Antonio Torrecillas wrote:Hi Vincent,
How strong is that stuff?
Rocinante 1.01 PB* with ufo evaluation (material+pst) 1650 elo
Rocinante 2.0 PB* with ufo eval 1750-1800 elo
Rocinante 2.0 PB* with new eval not tested.
Rocinante 2.0 MCTS AB with ufo eval 1850-1900 elo
Rocinante 2.0 MCTS AB with new eval 2000 elo.
Why MCTS AB?
The main drawback of PB* is a double evaluation for leaf nodes (real + pessimistic). The second is a kind of horizont effect, and a last chance effect. If you expand a node and find it quiet you never come back to this node to see deeper.
I tried to overcome the first drawback, doing simply a single leaf evaluation. To overcome the second I was trying to change the way PB* trace down the next node to expand.
Once there I realized that I do reinvent something that already exist. So I applied Upper confidence to tree and a single eval.
So that's a MCTS with the random playout replaced by a fixed depth alpha-beta.
I agree that MCTS with random playout is really weak, but a UCT on top an alpha-beta is another beast.
This is a newborn, let see how it grows.
regard Antonio.
No no i'm not a fan of Monte Carlo at all for computerchess. CNS is far stronger than Monte Carlo of course.
Realize the elo depends upon a lot of factors. I don't think the initial focus should be elo, as that's dependant upon things like what book you use,
what time control you use - and you don't want quick time controls with all these algorithms - and the overhead it costs.
I feel such comparisions aren't fair for experimental search strategies. It requires years of optimization just to get the same amount of nps that the normal chess engines get quite easily. Don't waste time in those optimizations now.
Then furthermore bunches of enhancements and algorithms added to depth limited alfabeta, they won't work in the same manner usually for alternative forms of search. Optimization of such search with such enhancements is a special field of research simply.
You won't manage to do that within a year. It requires nonstop testing what works better for the specific algorithm.
It's about the progress you can make.
Monte Carlo + UCT in itself doesn't allow much of a progress, as basically you're busy adding moves to the search tree in a manner that in advance has too much of an overhead.
You can of course already modify depthlimited alfabeta a tad to do that more efficient than MC + UCT do that.
The interesting thing is to improve CNS and initially compare it in a correct manner.
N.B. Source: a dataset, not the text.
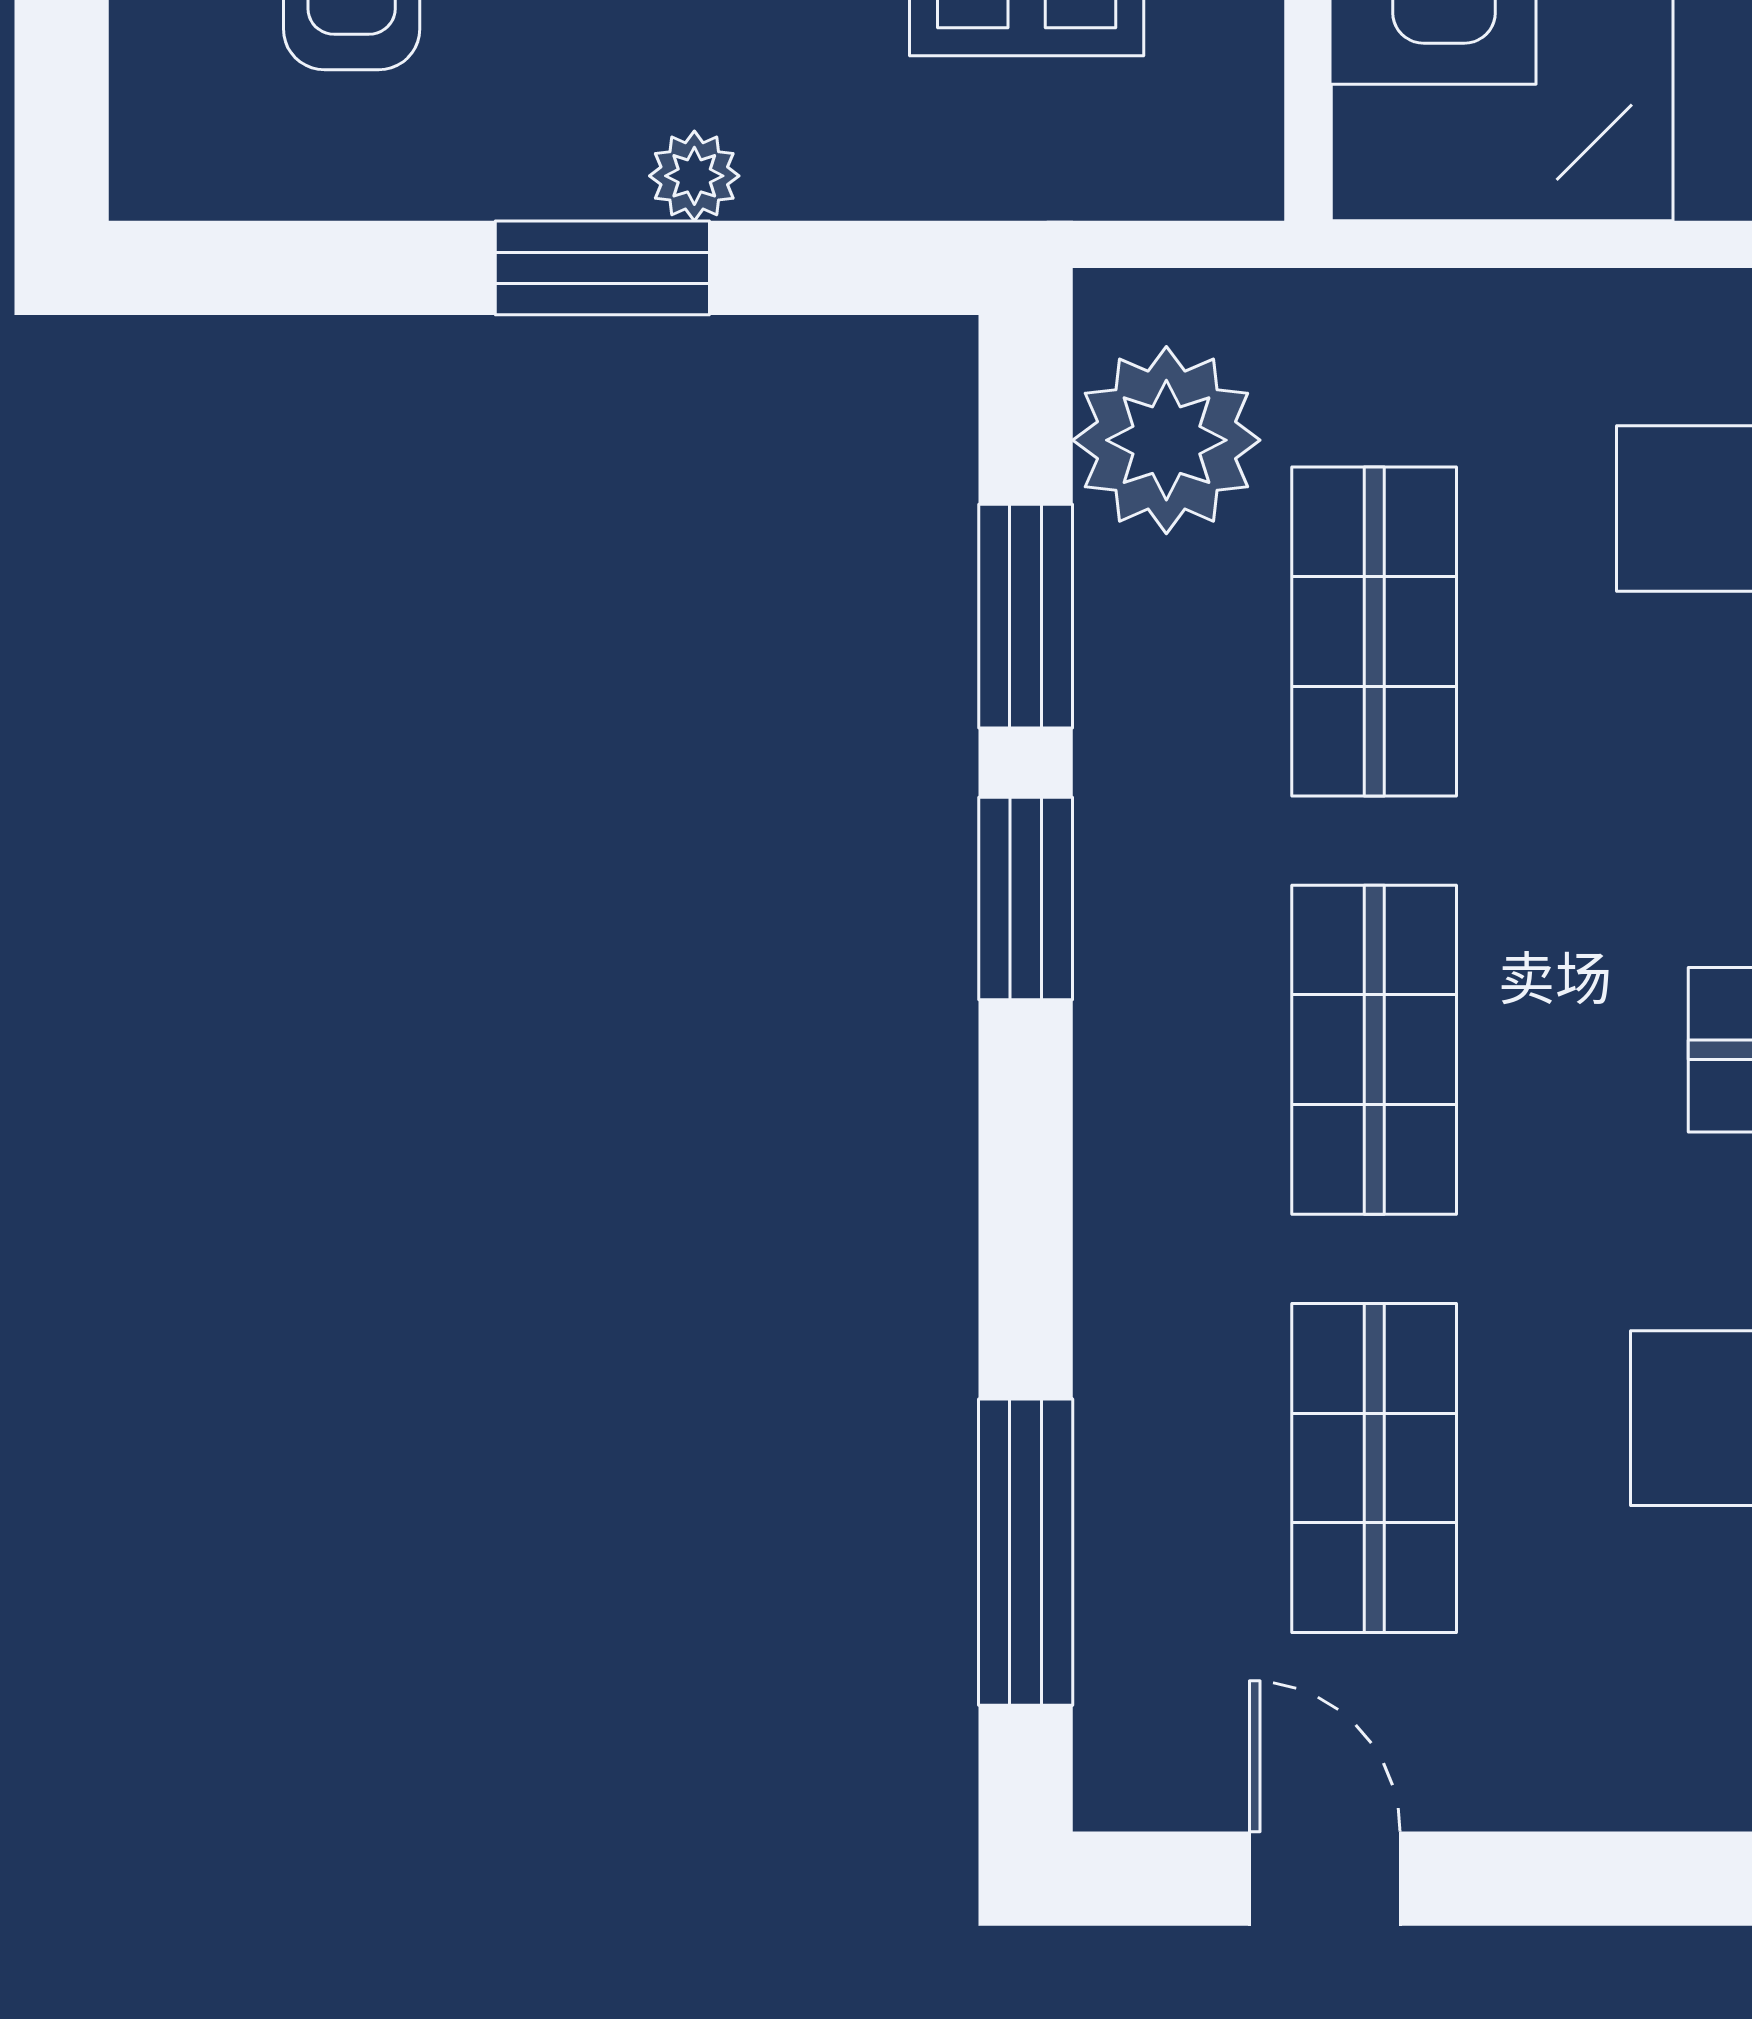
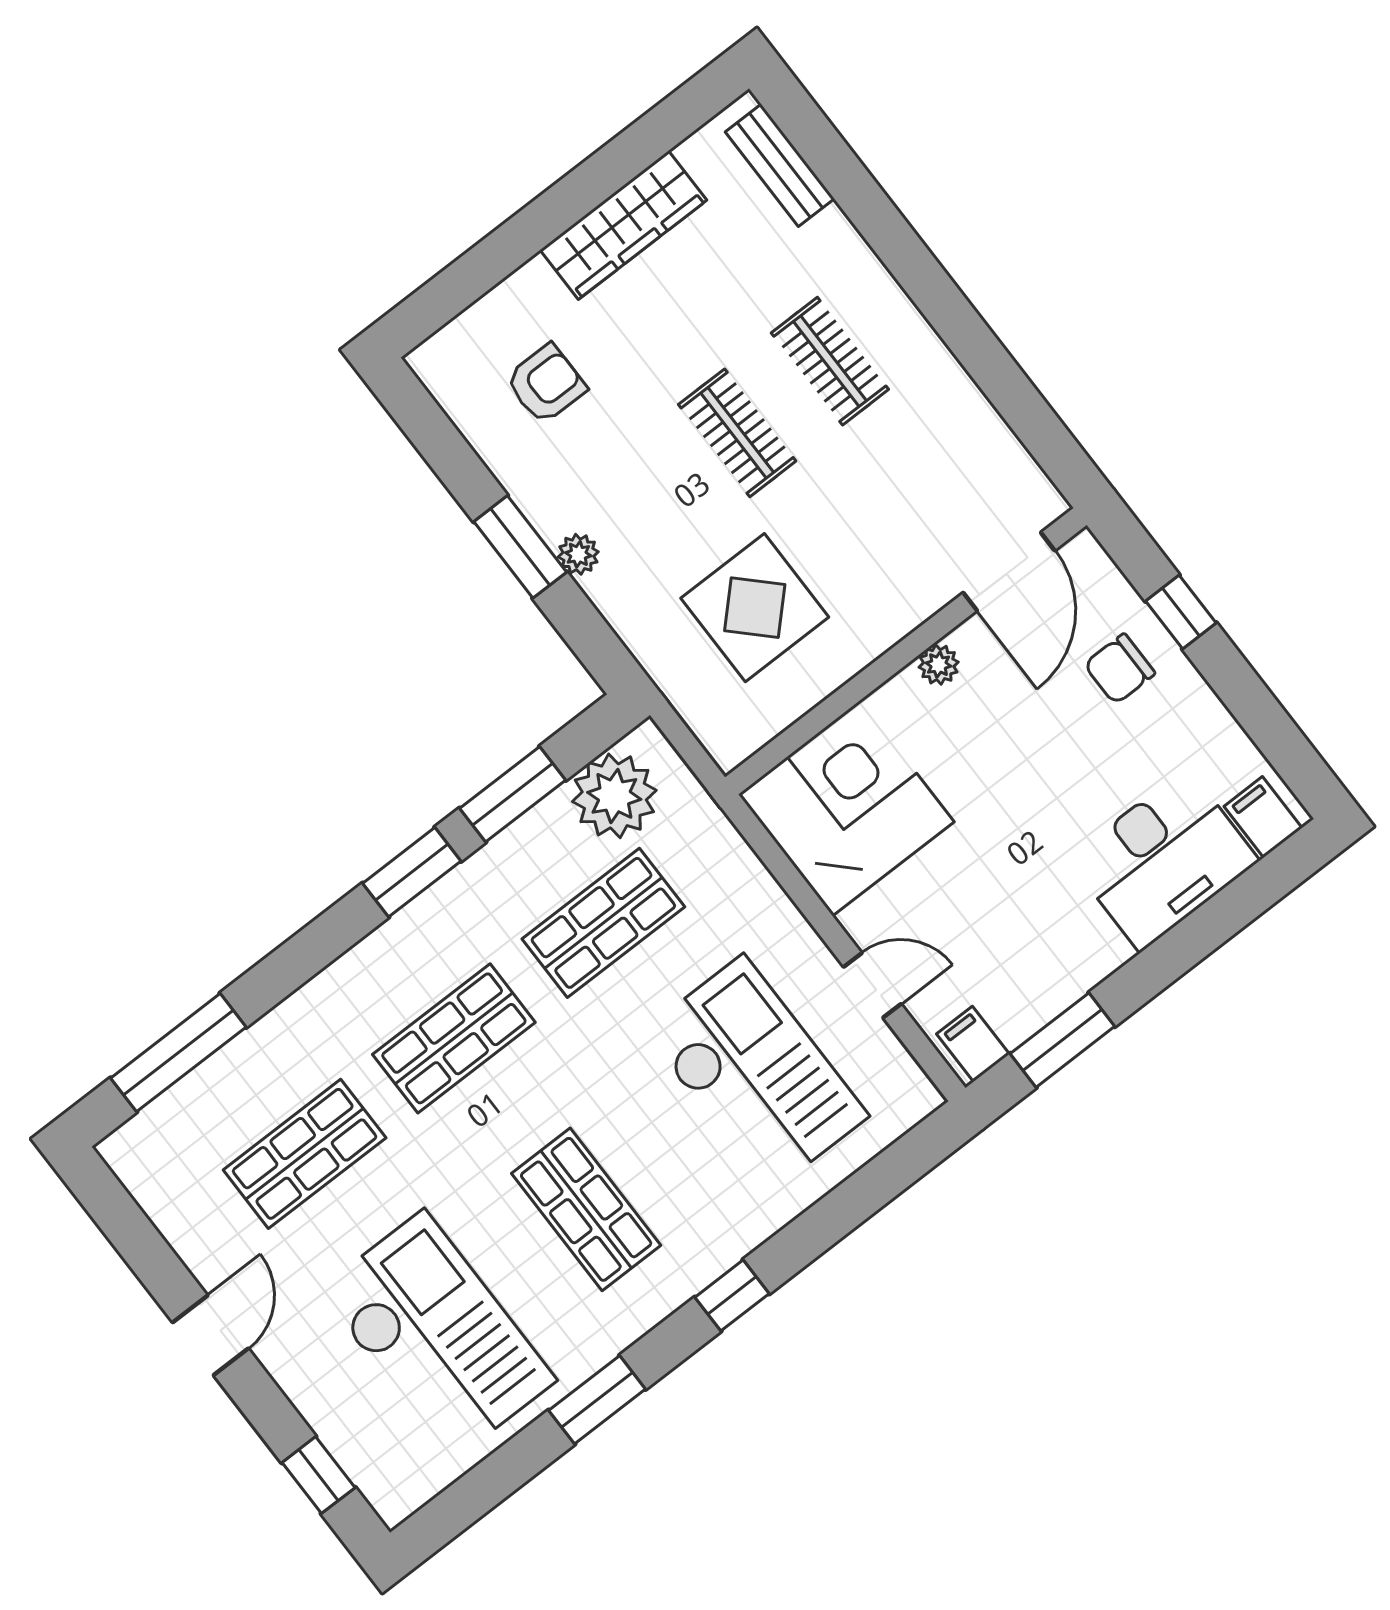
door: (1325, 1879) -> (211, 1335), moved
Just against fullwidth alfabeta + hashtable, for the same program.
When you add nullmove, add it for both engines at the same time and then compare again.
Check extensions you also add for both at the same time, and so on.
Then compare that.
This is all big work, but more promising than any monte carlo derivate of course.
Ignore the absolute elorating, that's so so dependant as well upon the evaluation functions quality, it's about comparing the same program with the same program using a different search and measuring the progress possible of the alternative approach.
Todays engines have bunches of search optimizations. Dozens. You won't be able to implement all that so quickly into an alternative approach.
Right now of course a simple fullwidth alfabeta with hashtables will handsdown beat any Monte Carlo chessprogram of course.
The overhead of MC is too huge, in all its incarnations.
Now another thing to consider is that many engines aren't very efficient searchers WITHOUT their forward pruning, but that's for later concern.